* _GOAL OF THE EXERCISE_
Nothing but the lines below, from the first through the line containing "left hip: (456, 580)", should be set down, each one exactly and without pictures.

BEGIN DATASET

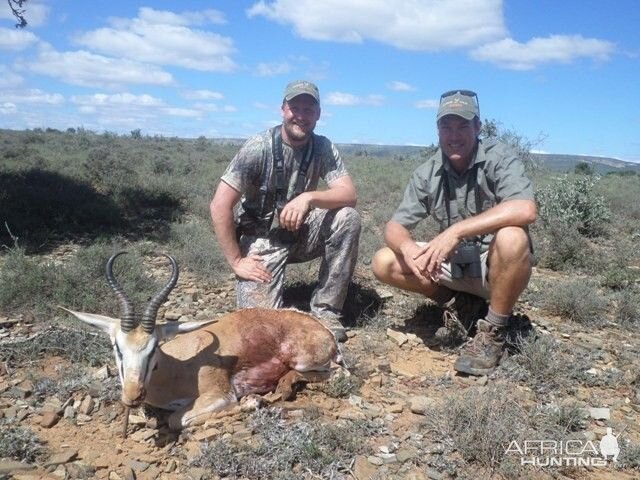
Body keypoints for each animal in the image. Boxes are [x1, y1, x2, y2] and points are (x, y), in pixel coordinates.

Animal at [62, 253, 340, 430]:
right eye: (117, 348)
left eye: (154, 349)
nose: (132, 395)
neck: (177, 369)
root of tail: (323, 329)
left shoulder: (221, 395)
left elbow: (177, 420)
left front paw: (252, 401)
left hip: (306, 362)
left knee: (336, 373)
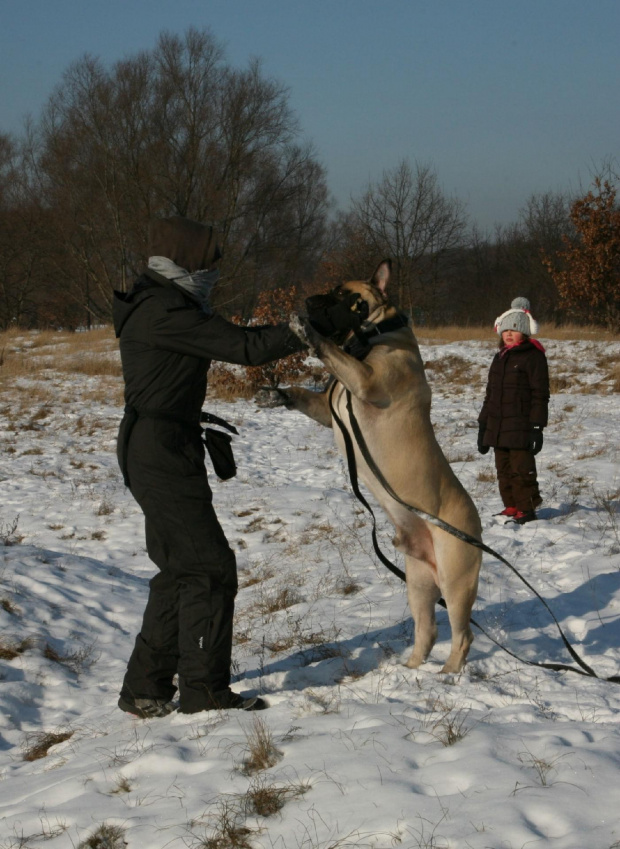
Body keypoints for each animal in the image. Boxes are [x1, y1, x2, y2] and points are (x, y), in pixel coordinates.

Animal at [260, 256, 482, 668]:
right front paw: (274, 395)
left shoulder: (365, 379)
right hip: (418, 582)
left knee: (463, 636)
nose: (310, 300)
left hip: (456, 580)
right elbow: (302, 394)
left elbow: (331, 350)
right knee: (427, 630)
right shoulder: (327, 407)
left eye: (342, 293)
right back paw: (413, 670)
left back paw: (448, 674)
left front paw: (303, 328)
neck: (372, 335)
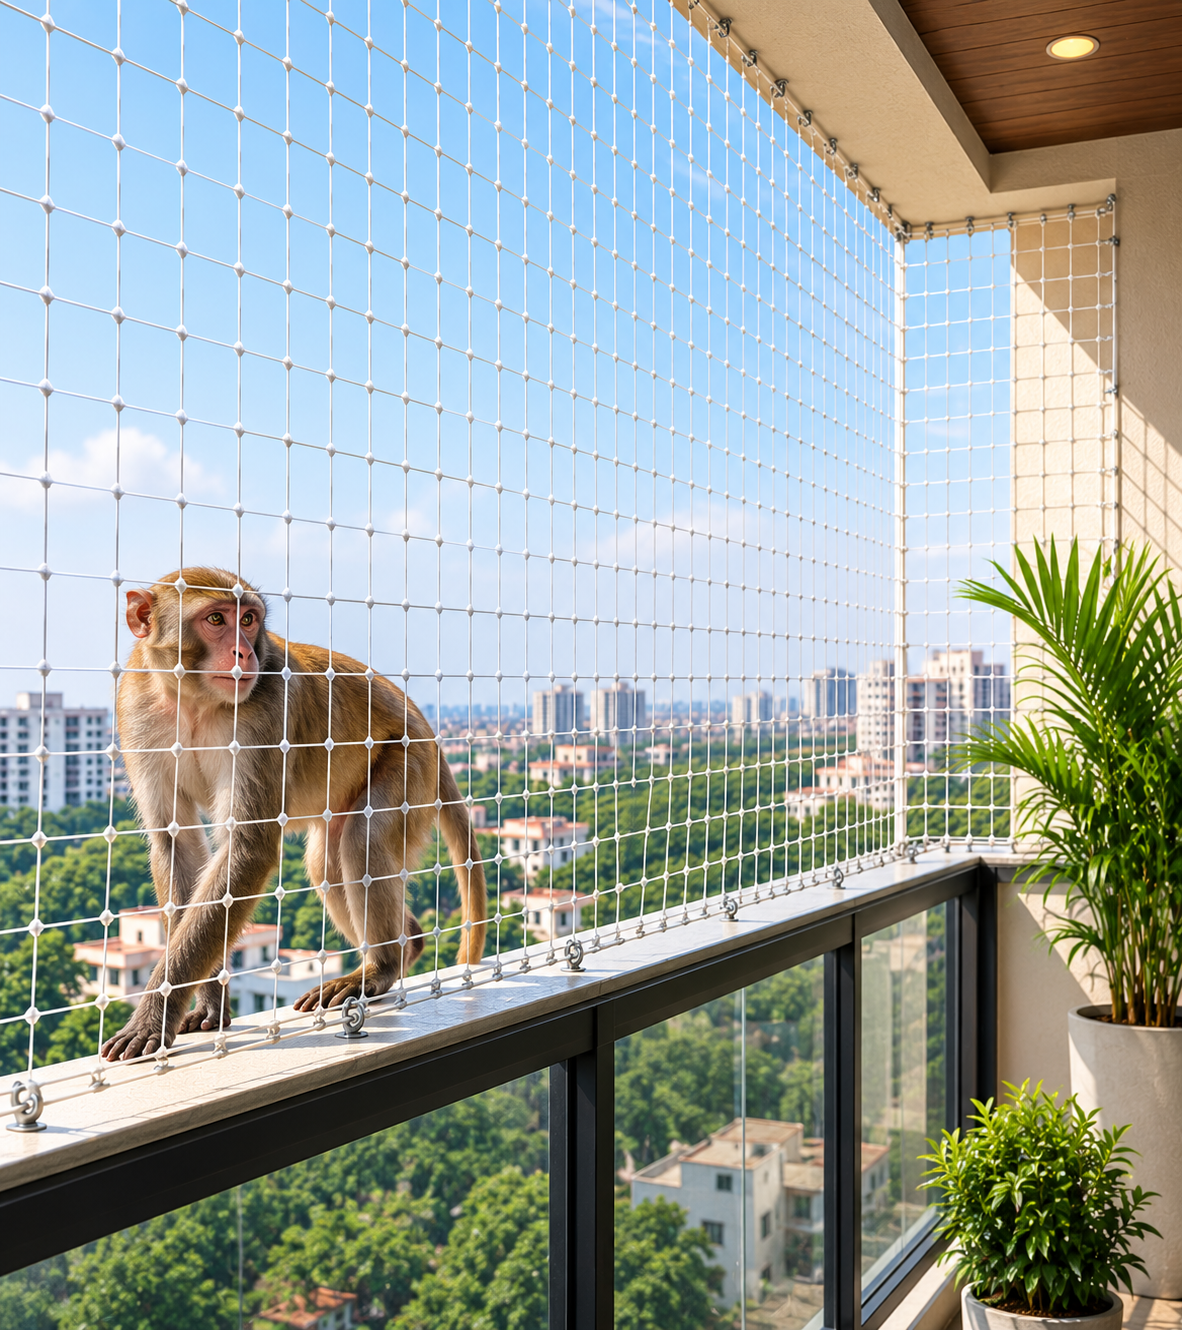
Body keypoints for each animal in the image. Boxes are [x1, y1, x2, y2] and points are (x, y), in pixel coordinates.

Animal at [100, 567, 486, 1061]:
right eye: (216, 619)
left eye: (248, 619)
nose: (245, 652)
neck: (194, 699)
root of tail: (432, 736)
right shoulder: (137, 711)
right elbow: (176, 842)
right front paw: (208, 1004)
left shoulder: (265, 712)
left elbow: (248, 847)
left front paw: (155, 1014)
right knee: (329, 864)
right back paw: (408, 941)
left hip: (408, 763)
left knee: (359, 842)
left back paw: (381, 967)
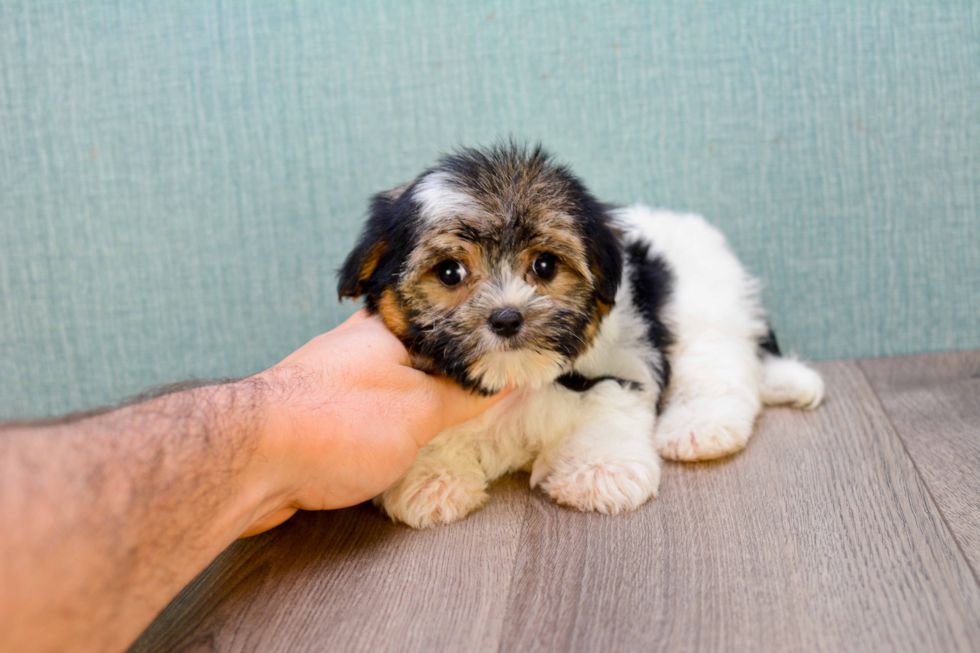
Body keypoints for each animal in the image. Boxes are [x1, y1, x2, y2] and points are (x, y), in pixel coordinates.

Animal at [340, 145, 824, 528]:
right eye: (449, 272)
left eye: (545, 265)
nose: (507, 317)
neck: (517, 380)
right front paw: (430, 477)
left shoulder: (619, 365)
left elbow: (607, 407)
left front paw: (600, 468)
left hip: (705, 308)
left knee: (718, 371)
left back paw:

END DATASET

* _EXERCISE OUTPUT_
Body keypoints for each animal in the image. Boxes are [x1, y1, x2, y2] and points are (x, y), in pixel coordinates.

Animal at [62, 253, 340, 430]:
right eye: (117, 348)
left eye: (154, 349)
nose: (132, 395)
neck: (177, 369)
root of tail: (323, 329)
left shoulder: (221, 395)
left elbow: (177, 420)
left front paw: (252, 401)
left hip: (306, 362)
left knee: (336, 373)
Body keypoints for each animal in the image. Boxes are [x1, y1, x2, y2] and points are (x, y), in pixel coordinates.

Animal at [260, 256, 482, 668]:
right front paw: (274, 395)
left shoulder: (365, 379)
right hip: (418, 582)
left knee: (463, 636)
nose: (310, 300)
left hip: (456, 580)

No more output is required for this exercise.